Im Epilog überlegt Francione, mit welchen Strategien der Eigentums-Status der Tiere geändert werden kann. Die Variante des Utilitarismus von Singer kommt aus bekannten Gründen nicht in Frage; die Variante eines etwas abgeschwächten Speziesismus ist ähnlich unbefriedigend; die Meinung, "Tierschutzverbesserungen" seien ein notwendiger Schritt auf dem Weg zu Tierrechten, ist praktisch wie theoretisch fehlerhaft und kontraproduktiv. Eine positive Möglichkeit auf dem Weg zu Tierrechten hingegen wären Verbote bestimmter Teilbereiche der Tierausbeutung. Dieses Thema wird er aber in seinem nächsten Buch noch ausführlicher diskutieren.
Formal gesehen, machen die kurzen Zusammenfassungen am Ende jedes Unterkapitels das Buch zwar übersichtlich (außerdem wird es durch ein Register erschlossen), sind aber auch Merkmal seines Charakters als etwas, das einem Jura-Fachbuch nahe kommt. Es hat lange und detaillierte Ausführungen und die Diskussion mancher Fall-Beispiele ist auch recht umfangreich wie überhaupt der dritte Teil an sich. Wer nicht direkt an der rechtlichen Diskussion interessiert ist, wird vorzugsweise eher zu seinen nächsten Büchern greifen, die dieses als theoretische Grundlage voraussetzen, wofür man es insofern nicht gelesen haben muss, da man schon mit rein empirischer Erfahrung nicht zu einem anderen Schluss kommen kann, als dass die Verbesserung von Tierschutzgesetzen völlig nutzlos ist.
Fazit: Trotz aller Ausführlichkeit legt das Buch die theoretische Grundlage für den Umstand wie das Tierschutzrecht den Eigentumsstatus der Tiere festigt und die ökonomischen Interessen der Tierausbeuter schützt. Damit hat es trotz 15 Jahren nichts von seiner Aktualität eingebüßt, denn bis heute besteht der Großteil der sog. Tierrechtsbewegung aus Tierschützern, die zum einen mit dem Tierschutzgesetz argumentiert und zum anderen versuchen, dieses zu "verbessern". Ein bereits auf theoretischer Ebene hoffnungs- und vor allem nutzloses Unterfangen.

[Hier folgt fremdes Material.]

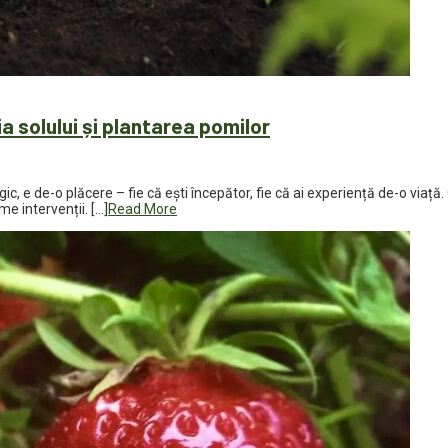
ia solului și plantarea pomilor
ic, e de-o plăcere – fie că ești începător, fie că ai experiență de-o viaț
me intervenții. […]
Read More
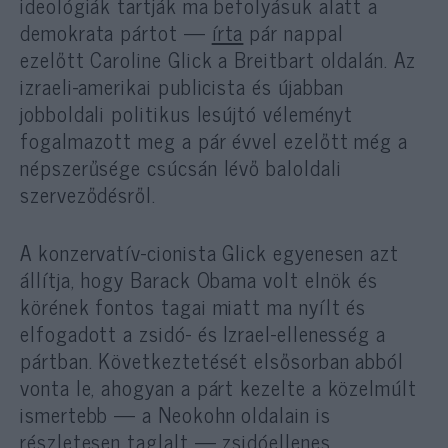
ideológiák tartják ma befolyásuk alatt a
demokrata pártot —
írta
pár nappal
ezelőtt Caroline Glick a Breitbart oldalán. Az
izraeli-amerikai publicista és újabban
jobboldali politikus lesújtó véleményt
fogalmazott meg a pár évvel ezelőtt még a
népszerűsége csúcsán lévő baloldali
szerveződésről.
A konzervatív-cionista Glick egyenesen azt
állítja, hogy Barack Obama volt elnök és
körének fontos tagai miatt ma nyílt és
elfogadott a zsidó- és Izrael-ellenesség a
pártban. Következtetését elsősorban abból
vonta le, ahogyan a párt kezelte a közelmúlt
ismertebb — a Neokohn oldalain is
részletesen taglalt — zsidóellenes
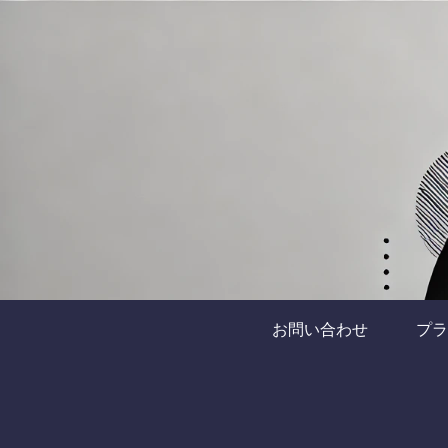
お問い合わせ
プラ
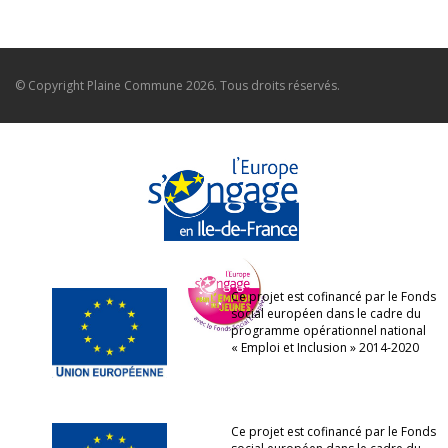
© Copyright
Plaine Commune
2026. Tous droits réservés.
Ce projet est cofinancé par le Fonds
social européen dans le cadre du
programme opérationnel national
« Emploi et Inclusion » 2014-2020
Ce projet est cofinancé par le Fonds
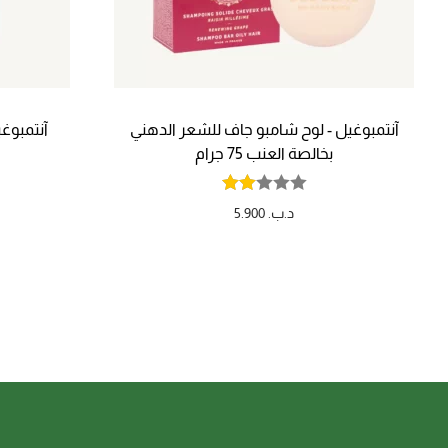
آنتمبوغيل - لوح شامبو جاف للشعر الدهني
آنتمبوغ
بخالصة العنب 75 جرام
د.ب.
5.900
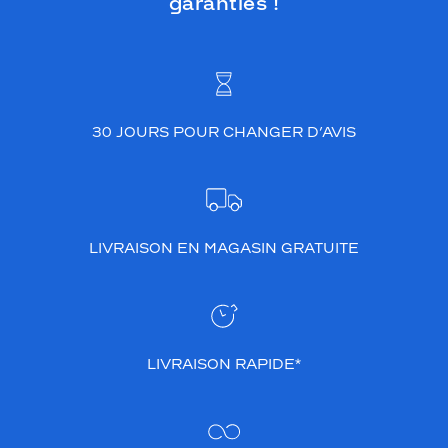
garanties !
30 JOURS POUR CHANGER D’AVIS
LIVRAISON EN MAGASIN GRATUITE
LIVRAISON RAPIDE*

Tierschützer verkünden vermeintliche Erfolge, wenn sei die Praxis der Produktion in der Tierausbeutungsindustrie ein kleinwenig geändert haben. Sie verschwenden dabei nicht eine Minute daran zu überprüfen, ob es der Industrie als solcher auch geschadet hat oder nur den Erneuerungen der Produktionsmethoden hinterhergelaufen ist (wie bei den "Abschaffungen" von Kastenständen für Schweine, Anbindehaltung von Kälbern oder betäubungsloser Kastration). Das Tierschutzgesetz (mit allen seinen "Verbesserungen") ist Ausbeutungsinstrument und kein Schritt auf dem Weg zur Abschaffung.